Extract to read:
►

The Compiler Options page provides all the fitter options settings for the device family the fitter has selected.
CoolRunner-II Advanced Options
The CPLD devices have the following fitter Implementation Options available in the Basic tab:
This option simplifies the total number of logic expressions in a design, and then collapses the logic in order to meet user objectives such as density, speed and timing constraints. This optimization targets CPLD architecture, making it possible to collapse to the macrocell limits, reduce levels of logic, and minimize the total number of p-terms.
Multi-level Logic Optimization optimizes all combinatorial logic arcs spanning from an input pad or register output to an output pad or register input.
Multi-level Logic Optimization operates on combinatorial logic according to the following rules.
If timing constraints are set, the program optimizes for speed to meet timing constraints.
If timing constraints are not set, the program optimizes either for speed or density, depending on the user setting for the Use Timing Optimization option.
If Use Timing Optimization is turned on, the combinatorial logic will be mapped for speed.
If Use Timing Optimization is turned off, the combinatorial logic will be mapped for density. The goal of optimization will then be to reduce the total number of p-terms.
Logic marked with the NOREDUCE property will not be extracted or optimized.
By default, this option is on.
Use Timing Constraints -- This option instructs the fitter use Timing Constraints when fitting the design. If this box is not checked, the fitter will ignore timing constraints, if necessary.

◄

Records provided:

►

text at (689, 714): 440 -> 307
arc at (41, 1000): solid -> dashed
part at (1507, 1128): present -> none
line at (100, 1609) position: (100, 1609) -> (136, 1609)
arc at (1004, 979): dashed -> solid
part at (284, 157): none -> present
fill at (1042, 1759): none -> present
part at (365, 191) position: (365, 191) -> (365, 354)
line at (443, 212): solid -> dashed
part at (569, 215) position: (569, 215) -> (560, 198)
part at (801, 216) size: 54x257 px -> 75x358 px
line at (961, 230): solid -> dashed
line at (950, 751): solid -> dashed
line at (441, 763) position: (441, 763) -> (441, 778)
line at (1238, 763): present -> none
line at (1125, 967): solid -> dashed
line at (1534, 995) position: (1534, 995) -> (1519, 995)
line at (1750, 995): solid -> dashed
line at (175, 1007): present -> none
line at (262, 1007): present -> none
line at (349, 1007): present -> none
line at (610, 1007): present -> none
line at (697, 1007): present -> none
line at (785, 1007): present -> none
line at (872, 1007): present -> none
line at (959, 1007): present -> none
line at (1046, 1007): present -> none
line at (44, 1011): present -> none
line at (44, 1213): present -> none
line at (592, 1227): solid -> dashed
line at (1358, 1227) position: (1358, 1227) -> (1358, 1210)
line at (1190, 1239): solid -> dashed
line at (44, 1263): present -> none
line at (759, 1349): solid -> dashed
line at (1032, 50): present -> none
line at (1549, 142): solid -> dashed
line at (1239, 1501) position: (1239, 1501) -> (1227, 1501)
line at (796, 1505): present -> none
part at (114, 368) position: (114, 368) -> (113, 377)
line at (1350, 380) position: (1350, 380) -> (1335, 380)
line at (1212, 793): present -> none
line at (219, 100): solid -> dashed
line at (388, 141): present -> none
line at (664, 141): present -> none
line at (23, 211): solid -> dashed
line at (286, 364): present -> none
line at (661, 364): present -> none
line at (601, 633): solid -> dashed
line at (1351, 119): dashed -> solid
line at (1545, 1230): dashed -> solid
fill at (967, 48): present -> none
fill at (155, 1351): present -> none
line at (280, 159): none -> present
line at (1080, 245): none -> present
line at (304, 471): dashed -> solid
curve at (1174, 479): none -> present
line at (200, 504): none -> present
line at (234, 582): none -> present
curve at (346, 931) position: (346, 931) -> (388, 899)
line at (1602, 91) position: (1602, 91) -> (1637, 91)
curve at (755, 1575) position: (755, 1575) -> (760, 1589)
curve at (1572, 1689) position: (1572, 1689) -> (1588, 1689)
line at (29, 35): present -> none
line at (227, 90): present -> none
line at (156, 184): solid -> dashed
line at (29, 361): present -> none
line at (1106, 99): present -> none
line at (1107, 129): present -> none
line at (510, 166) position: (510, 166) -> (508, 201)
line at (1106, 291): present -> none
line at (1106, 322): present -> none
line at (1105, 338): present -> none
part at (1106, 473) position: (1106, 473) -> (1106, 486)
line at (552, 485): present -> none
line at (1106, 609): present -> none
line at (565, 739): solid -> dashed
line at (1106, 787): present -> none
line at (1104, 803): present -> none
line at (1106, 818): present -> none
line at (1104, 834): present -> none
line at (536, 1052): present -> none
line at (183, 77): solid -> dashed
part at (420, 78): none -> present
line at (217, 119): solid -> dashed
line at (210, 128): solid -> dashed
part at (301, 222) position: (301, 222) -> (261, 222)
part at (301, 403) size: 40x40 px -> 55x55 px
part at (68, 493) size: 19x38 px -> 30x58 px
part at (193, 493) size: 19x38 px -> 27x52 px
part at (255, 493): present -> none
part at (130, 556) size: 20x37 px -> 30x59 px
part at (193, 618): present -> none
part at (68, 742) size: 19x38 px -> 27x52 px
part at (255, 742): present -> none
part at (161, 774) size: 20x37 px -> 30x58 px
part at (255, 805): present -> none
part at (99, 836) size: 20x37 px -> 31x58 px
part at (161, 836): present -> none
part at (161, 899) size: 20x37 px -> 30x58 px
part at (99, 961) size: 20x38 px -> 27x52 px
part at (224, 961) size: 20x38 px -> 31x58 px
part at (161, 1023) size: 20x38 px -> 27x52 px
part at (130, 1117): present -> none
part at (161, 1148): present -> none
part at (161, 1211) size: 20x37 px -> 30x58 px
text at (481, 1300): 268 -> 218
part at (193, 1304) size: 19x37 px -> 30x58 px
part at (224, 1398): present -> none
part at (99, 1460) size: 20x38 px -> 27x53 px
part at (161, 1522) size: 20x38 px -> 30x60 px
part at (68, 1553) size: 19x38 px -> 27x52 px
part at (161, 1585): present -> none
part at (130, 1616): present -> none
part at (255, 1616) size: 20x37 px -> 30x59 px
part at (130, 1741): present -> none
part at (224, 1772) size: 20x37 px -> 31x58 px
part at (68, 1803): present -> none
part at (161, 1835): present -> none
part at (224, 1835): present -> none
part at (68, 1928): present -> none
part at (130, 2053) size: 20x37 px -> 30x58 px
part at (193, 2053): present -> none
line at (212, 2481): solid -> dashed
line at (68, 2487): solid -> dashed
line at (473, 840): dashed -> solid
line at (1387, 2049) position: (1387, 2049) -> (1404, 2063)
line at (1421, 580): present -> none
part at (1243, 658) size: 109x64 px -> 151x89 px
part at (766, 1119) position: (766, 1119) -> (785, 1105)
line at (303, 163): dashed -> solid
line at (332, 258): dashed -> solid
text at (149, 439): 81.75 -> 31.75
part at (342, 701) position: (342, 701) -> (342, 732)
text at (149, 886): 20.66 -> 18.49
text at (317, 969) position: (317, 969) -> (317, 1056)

◄

Given exercise 1:
Answer these questions using the fitter options text.
(a) Which combinatorial logic arcs does Multi-level Logic Optimization optimize?
(b) When no timing constraints are set and Use Timing Optimization is turned off, what is the goal of optimization?
(c) Which property keeps logic from being extracted or optimized?
Given exercise 2: Write out the part of the fitter options text that starts at "Multi-level Logic Optimization operates" and ends at "reduce the total number of p-terms.", copying it word for word.

Right answer 1:
(a) It optimizes all combinatorial logic arcs that span from an input pad or register output to an output pad or register input.
(b) The goal is to reduce the total number of p-terms.
(c) The NOREDUCE property.

Right answer 2:
Multi-level Logic Optimization operates on combinatorial logic according to the following rules.
If timing constraints are set, the program optimizes for speed to meet timing constraints.
If timing constraints are not set, the program optimizes either for speed or density, depending on the user setting for the Use Timing Optimization option.
If Use Timing Optimization is turned on, the combinatorial logic will be mapped for speed.
If Use Timing Optimization is turned off, the combinatorial logic will be mapped for density. The goal of optimization will then be to reduce the total number of p-terms.